* _Text excerpt_:
>>>>
Meng Liu Foon (born ) is a New Zealand politician who served as the mayor of Gisborne from 2001 to 2019. Since August 2019, he has been New Zealand's race relations commissioner. He is one of a handful of people of Chinese descent to have become a mayor in New Zealand. He is fluent in English, Cantonese and Māori. At the time of his departure from the mayoral position he was the only mayor in New Zealand who was fluent in Māori.

Childhood and education
Meng Foon was born in August 1959 in Gisborne in New Zealand's North Island. His mother is Ng Heng Kiu (Helen) of Hong Kong and his father is Liu Sui Kai (George) of Guangzhou. Foon's parents were market gardeners who operated a vegetable shop in Gisborne. Foon also has a brother.

From the age of seven, Foon began working at his family's vegetable shop. Foon and his younger brother attended school while working in the morning, lunch break, and after school at the family business. While working at his family business, Foon developed an interest in languages and accents; eventually becoming fluent in English, Cantonese, and the  Māori language.

Education
Foon attended Makaraka School where he was exposed to Māori culture including flax making and the haka war dance. Foon later attended Gisborne Intermediate School and Gisborne Boys' High School. Foon studied English, social studies, the sciences, physical education and the Māori language at Gisborne Boys' High School. Foon also played rugby at High School. Foon left high school at Sixth Form to help run his family's market garden business.
<<<<
* _Direction A_:
Retype the Meng Foon biography from "From the age" to "market garden business.", including both ends.
* _Direction B_:
Answer these questions using the Meng Foon biography:
(i) During which years was Foon mayor of Gisborne?
(ii) Which city is Foon's father from?
(iii) Which sport did Foon play at high school?

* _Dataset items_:
>>>>
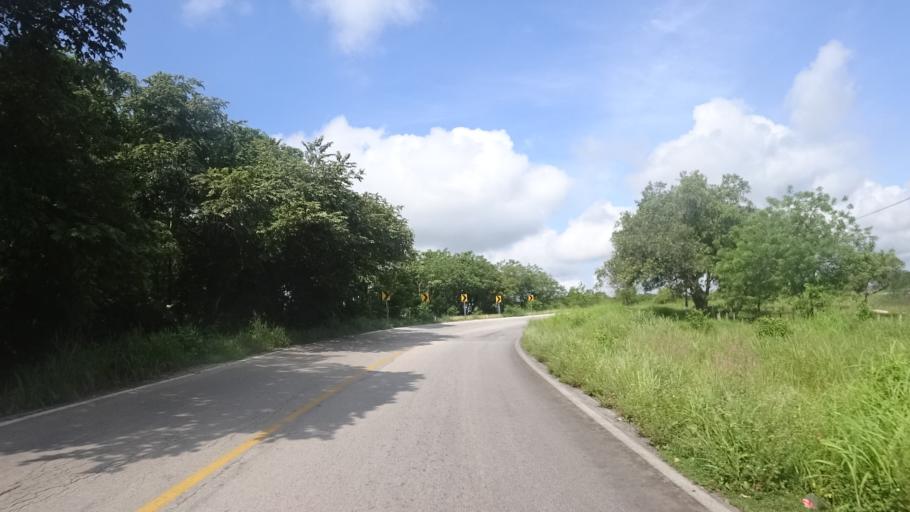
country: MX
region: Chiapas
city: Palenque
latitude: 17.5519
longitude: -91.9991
<<<<
>>>>
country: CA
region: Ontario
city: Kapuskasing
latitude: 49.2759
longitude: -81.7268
<<<<
>>>>
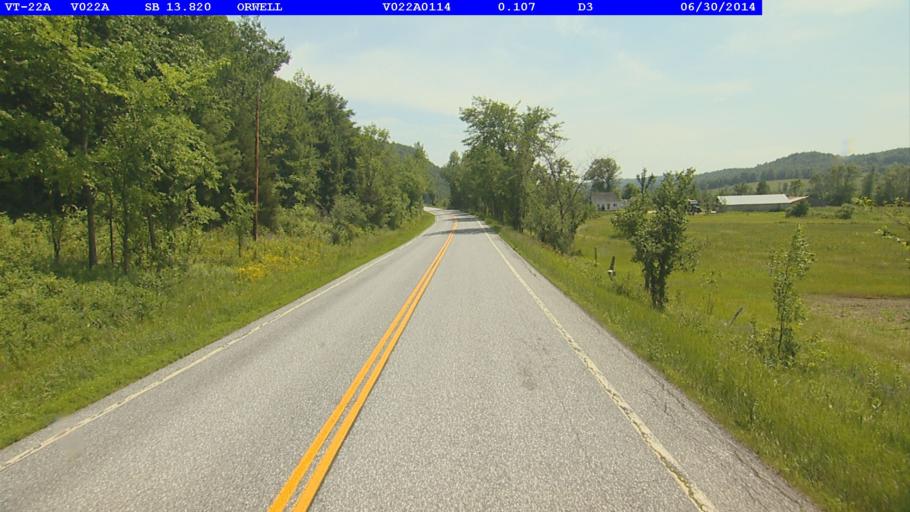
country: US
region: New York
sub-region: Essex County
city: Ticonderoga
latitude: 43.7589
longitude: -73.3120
<<<<
* _Problem solution A_:
From the age of seven, Foon began working at his family's vegetable shop. Foon and his younger brother attended school while working in the morning, lunch break, and after school at the family business. While working at his family business, Foon developed an interest in languages and accents; eventually becoming fluent in English, Cantonese, and the  Māori language.

Education
Foon attended Makaraka School where he was exposed to Māori culture including flax making and the haka war dance. Foon later attended Gisborne Intermediate School and Gisborne Boys' High School. Foon studied English, social studies, the sciences, physical education and the Māori language at Gisborne Boys' High School. Foon also played rugby at High School. Foon left high school at Sixth Form to help run his family's market garden business.

* _Problem solution B_:
(i) 2001 to 2019
(ii) Guangzhou
(iii) Rugby